Billet invité.
Au Portugal, le gouvernement de coalition de centre droit a signé peu après sa constitution, il y a deux ans, un plan de sauvetage avec la troïka (BCE, Union européenne, FMI). Aujourd’hui 83,5% des Portugais seraient favorables à une rupture ou une renégociation de ce plan, car ils constatent que son application n’a fait qu’aggraver la situation économique. Néanmoins, il faudra attendre le prochain rendez-vous électoral de 2015 – sauf coup de théâtre – pour qu’ils soient entendus. Avec comme seule perspective de remettre en selle l’équipe socialiste précédente, qui avait mené les négociations préalables à l’adoption du plan de sauvetage, et qui prône maintenant sa renégociation, sans plus de précisions.
Soumis à une très sévère politique d’austérité qui atteint durement des pans entiers de la population, les Portugais ont vu s’enchaîner en l’espace de deux ans les mesures gouvernementales de rigueur : restrictions budgétaires affectant non seulement les salaires mais également les retraites, diminution des remboursements de soins, augmentation de la TVA… Les dernières en date prévoient le report de l’âge de la retraite à taux plein de 65 à 66 ans, la suppression de 30.000 postes dans la fonction publique, assortie de l’augmentation de 35 à 40 heures du temps de travail.

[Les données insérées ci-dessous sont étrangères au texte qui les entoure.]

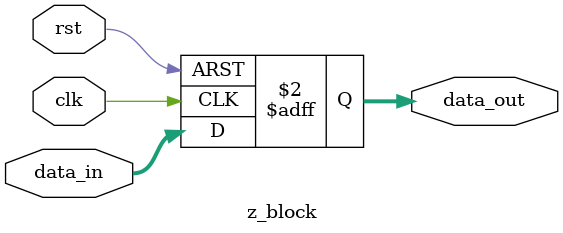
<source format=v>
module z_block (
    input         clk,
    input         rst,
    input  [15:0] data_in,
    output reg [15:0] data_out
);

  always @(posedge clk or posedge rst) begin
    if (rst) data_out <= 0;
    else begin
      data_out <= data_in;
    end
  end

endmodule  //z_block

</source>
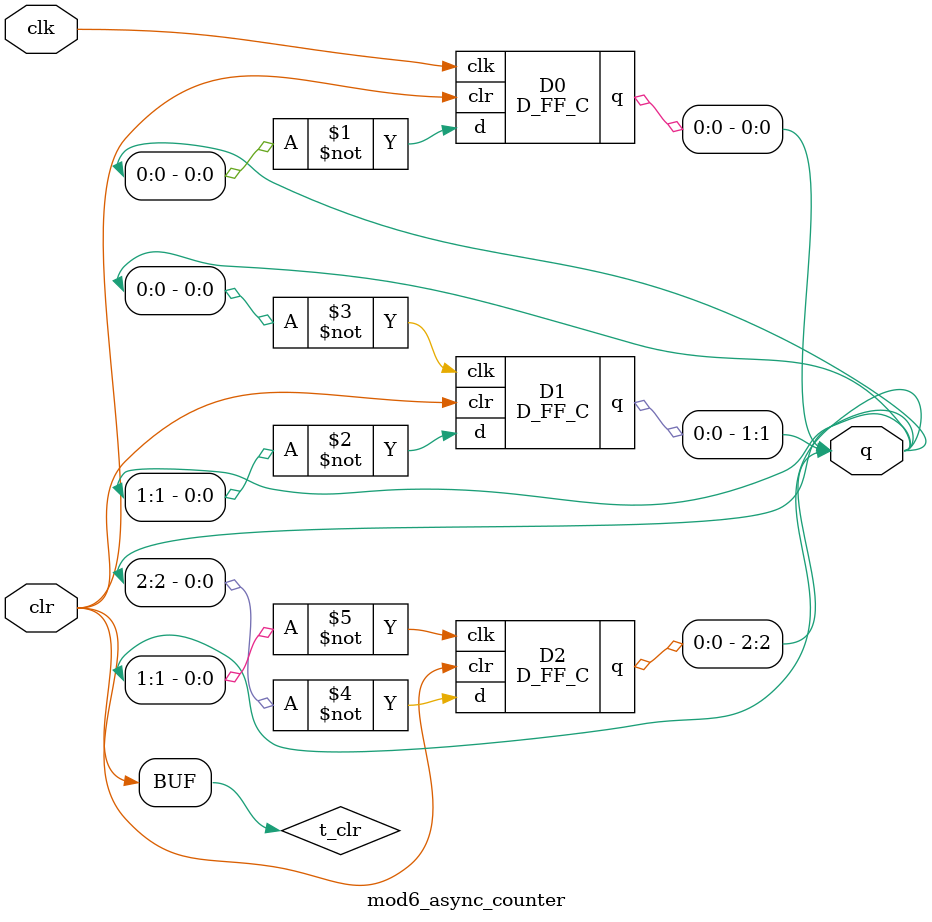
<source format=v>
module D_FF_C(d, clk, clr, q);
    input d, clk,clr;
    output q;
    reg q;
    initial begin
        q = 0;
    end
    always @(posedge clk, negedge clr)
    begin
        if (~clr)
            q <= 0;
        else
            q <= d;
    end
endmodule

module mod6_async_counter(clk, clr, q);
    input clk, clr;
    output [2:0] q;
    // reg [2:0] q;
    wire t_clr;
    wire temp,temp2;
    D_FF_C D0(~q[0], clk, t_clr, q[0]);
    D_FF_C D1(~q[1], ~q[0],t_clr, q[1]);
    D_FF_C D2(~q[2], ~q[1],t_clr, q[2]);
    nand (temp, q[2],~q[1],q[0]);
    // and (t_clr,clr,temp);
    // assign t_clr = clr & ~(q[2] & q[1] & ~q[0]);
    assign t_clr=clr;
endmodule
</source>
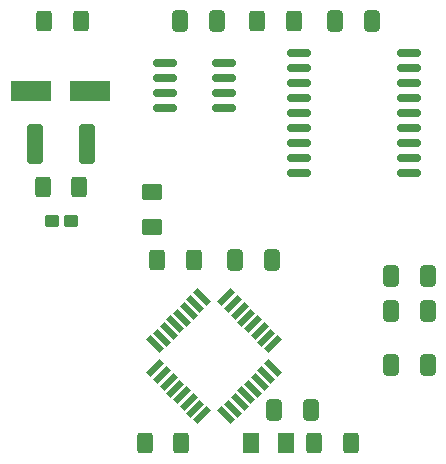
<source format=gtp>
G04 #@! TF.GenerationSoftware,KiCad,Pcbnew,(6.0.9)*
G04 #@! TF.CreationDate,2023-01-15T18:07:45+00:00*
G04 #@! TF.ProjectId,CanBus-Radio-VAG,43616e42-7573-42d5-9261-64696f2d5641,1.0*
G04 #@! TF.SameCoordinates,Original*
G04 #@! TF.FileFunction,Paste,Top*
G04 #@! TF.FilePolarity,Positive*
%FSLAX46Y46*%
G04 Gerber Fmt 4.6, Leading zero omitted, Abs format (unit mm)*
G04 Created by KiCad (PCBNEW (6.0.9)) date 2023-01-15 18:07:45*
%MOMM*%
%LPD*%
G01*
G04 APERTURE LIST*
G04 Aperture macros list*
%AMRoundRect*
0 Rectangle with rounded corners*
0 $1 Rounding radius*
0 $2 $3 $4 $5 $6 $7 $8 $9 X,Y pos of 4 corners*
0 Add a 4 corners polygon primitive as box body*
4,1,4,$2,$3,$4,$5,$6,$7,$8,$9,$2,$3,0*
0 Add four circle primitives for the rounded corners*
1,1,$1+$1,$2,$3*
1,1,$1+$1,$4,$5*
1,1,$1+$1,$6,$7*
1,1,$1+$1,$8,$9*
0 Add four rect primitives between the rounded corners*
20,1,$1+$1,$2,$3,$4,$5,0*
20,1,$1+$1,$4,$5,$6,$7,0*
20,1,$1+$1,$6,$7,$8,$9,0*
20,1,$1+$1,$8,$9,$2,$3,0*%
%AMRotRect*
0 Rectangle, with rotation*
0 The origin of the aperture is its center*
0 $1 length*
0 $2 width*
0 $3 Rotation angle, in degrees counterclockwise*
0 Add horizontal line*
21,1,$1,$2,0,0,$3*%
G04 Aperture macros list end*
%ADD10R,3.500000X1.800000*%
%ADD11RotRect,1.600000X0.550000X225.000000*%
%ADD12RotRect,1.600000X0.550000X135.000000*%
%ADD13RoundRect,0.150000X-0.825000X-0.150000X0.825000X-0.150000X0.825000X0.150000X-0.825000X0.150000X0*%
%ADD14RoundRect,0.150000X-0.875000X-0.150000X0.875000X-0.150000X0.875000X0.150000X-0.875000X0.150000X0*%
%ADD15RoundRect,0.250000X-0.400000X-0.625000X0.400000X-0.625000X0.400000X0.625000X-0.400000X0.625000X0*%
%ADD16RoundRect,0.250000X0.400000X0.625000X-0.400000X0.625000X-0.400000X-0.625000X0.400000X-0.625000X0*%
%ADD17RoundRect,0.250000X0.400000X1.450000X-0.400000X1.450000X-0.400000X-1.450000X0.400000X-1.450000X0*%
%ADD18RoundRect,0.250001X0.624999X-0.462499X0.624999X0.462499X-0.624999X0.462499X-0.624999X-0.462499X0*%
%ADD19RoundRect,0.250001X-0.462499X-0.624999X0.462499X-0.624999X0.462499X0.624999X-0.462499X0.624999X0*%
%ADD20RoundRect,0.250000X-0.375000X-0.275000X0.375000X-0.275000X0.375000X0.275000X-0.375000X0.275000X0*%
%ADD21RoundRect,0.250000X-0.412500X-0.650000X0.412500X-0.650000X0.412500X0.650000X-0.412500X0.650000X0*%
%ADD22RoundRect,0.250000X0.412500X0.650000X-0.412500X0.650000X-0.412500X-0.650000X0.412500X-0.650000X0*%
G04 APERTURE END LIST*
D10*
X80071600Y-63868300D03*
X75071600Y-63868300D03*
D11*
X89525695Y-91281603D03*
X88960010Y-90715917D03*
X88394324Y-90150232D03*
X87828639Y-89584547D03*
X87262953Y-89018861D03*
X86697268Y-88453176D03*
X86131583Y-87887490D03*
X85565897Y-87321805D03*
D12*
X85565897Y-85271195D03*
X86131583Y-84705510D03*
X86697268Y-84139824D03*
X87262953Y-83574139D03*
X87828639Y-83008453D03*
X88394324Y-82442768D03*
X88960010Y-81877083D03*
X89525695Y-81311397D03*
D11*
X91576305Y-81311397D03*
X92141990Y-81877083D03*
X92707676Y-82442768D03*
X93273361Y-83008453D03*
X93839047Y-83574139D03*
X94404732Y-84139824D03*
X94970417Y-84705510D03*
X95536103Y-85271195D03*
D12*
X95536103Y-87321805D03*
X94970417Y-87887490D03*
X94404732Y-88453176D03*
X93839047Y-89018861D03*
X93273361Y-89584547D03*
X92707676Y-90150232D03*
X92141990Y-90715917D03*
X91576305Y-91281603D03*
D13*
X91349600Y-61493400D03*
X91349600Y-62763400D03*
X91349600Y-64033400D03*
X91349600Y-65303400D03*
X86399600Y-65303400D03*
X86399600Y-64033400D03*
X86399600Y-62763400D03*
X86399600Y-61493400D03*
D14*
X107012000Y-60655200D03*
X107012000Y-61925200D03*
X107012000Y-63195200D03*
X107012000Y-64465200D03*
X107012000Y-65735200D03*
X107012000Y-67005200D03*
X107012000Y-68275200D03*
X107012000Y-69545200D03*
X107012000Y-70815200D03*
X97712000Y-70815200D03*
X97712000Y-69545200D03*
X97712000Y-68275200D03*
X97712000Y-67005200D03*
X97712000Y-65735200D03*
X97712000Y-64465200D03*
X97712000Y-63195200D03*
X97712000Y-61925200D03*
X97712000Y-60655200D03*
D15*
X79121600Y-71983600D03*
X76021600Y-71983600D03*
X88849800Y-78181200D03*
X85749800Y-78181200D03*
X87783000Y-93599000D03*
X84683000Y-93599000D03*
D16*
X99034000Y-93599000D03*
X102134000Y-93599000D03*
X94219600Y-57912000D03*
X97319600Y-57912000D03*
X76148600Y-57912000D03*
X79248600Y-57912000D03*
D17*
X75346600Y-68313300D03*
X79796600Y-68313300D03*
D18*
X85280500Y-72363000D03*
X85280500Y-75338000D03*
D19*
X96674000Y-93599000D03*
X93699000Y-93599000D03*
D20*
X78391600Y-74853800D03*
X76791600Y-74853800D03*
D21*
X98717500Y-90805000D03*
X95592500Y-90805000D03*
X108674300Y-82448400D03*
X105549300Y-82448400D03*
X108674300Y-87071200D03*
X105549300Y-87071200D03*
D22*
X92341300Y-78181200D03*
X95466300Y-78181200D03*
D21*
X108674300Y-79514700D03*
X105549300Y-79514700D03*
X90765100Y-57912000D03*
X87640100Y-57912000D03*
X103899100Y-57912000D03*
X100774100Y-57912000D03*
M02*

</source>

Ils ont vu aussi monter un chômage massif (17,7% officiel) affectant plus particulièrement les jeunes arrivant sur le marché de l’emploi, dont la principale perspective est l’émigration. Selon l’hebdomadaire Expresso, 500.000 chômeurs seraient par ailleurs désormais sans allocations. Au premier trimestre de cette année, le PIB a reculé de 3,9% sur un an, la récession ayant débuté en 2011. La fin du plan de sauvetage du Portugal est prévue pour dans un an, en juin 2014. Mais en dépit de l’accalmie enregistrée sur le marché obligataire européen, les taux sont restés très élevés (5,669% à dix ans) à l’occasion d’une émission syndiquée test (placée par les banques) de 3 milliards d’euros.
Les principales banques portugaises font de leur côté part de leur inquiétude alors que se poursuivent à Bruxelles les discussions sur les principes de futurs bail-in, selon un schéma qui pourrait les concerner. Les créanciers et les déposants font preuve de nervosité, un important mouvement de location de coffres est enregistré au sein des banques simultanément aux retraits de déposants qui n’ont pas les moyens d’ouvrir un compte bancaire dans un autre pays.
Les Portugais expriment, sans être entendus, leur volonté, désemparés non seulement en raison de l’ampleur de la crise sociale mais également de l’absence de toute perspective d’amélioration. Pour tenter d’apporter une réponse, le président de la République, Anibal Cavaco Silva, va convoquer le Conseil d’État sur le thème « Les perspectives de l’économie portugaise pour la période de l’après-troïka » mais il a perdu toute crédibilité au sein de l’opinion. L’hypothèse la plus probable est que le gouvernement portugais sera amené à demander à la BCE d’actionner son programme OMT d’achat obligataire, le pays ayant satisfait à la condition préalable d’un retour sur le marché. Rien ne pourra d’autre en être attendu qu’un soulagement du service de la dette, sans amélioration de la situation économique et sociale.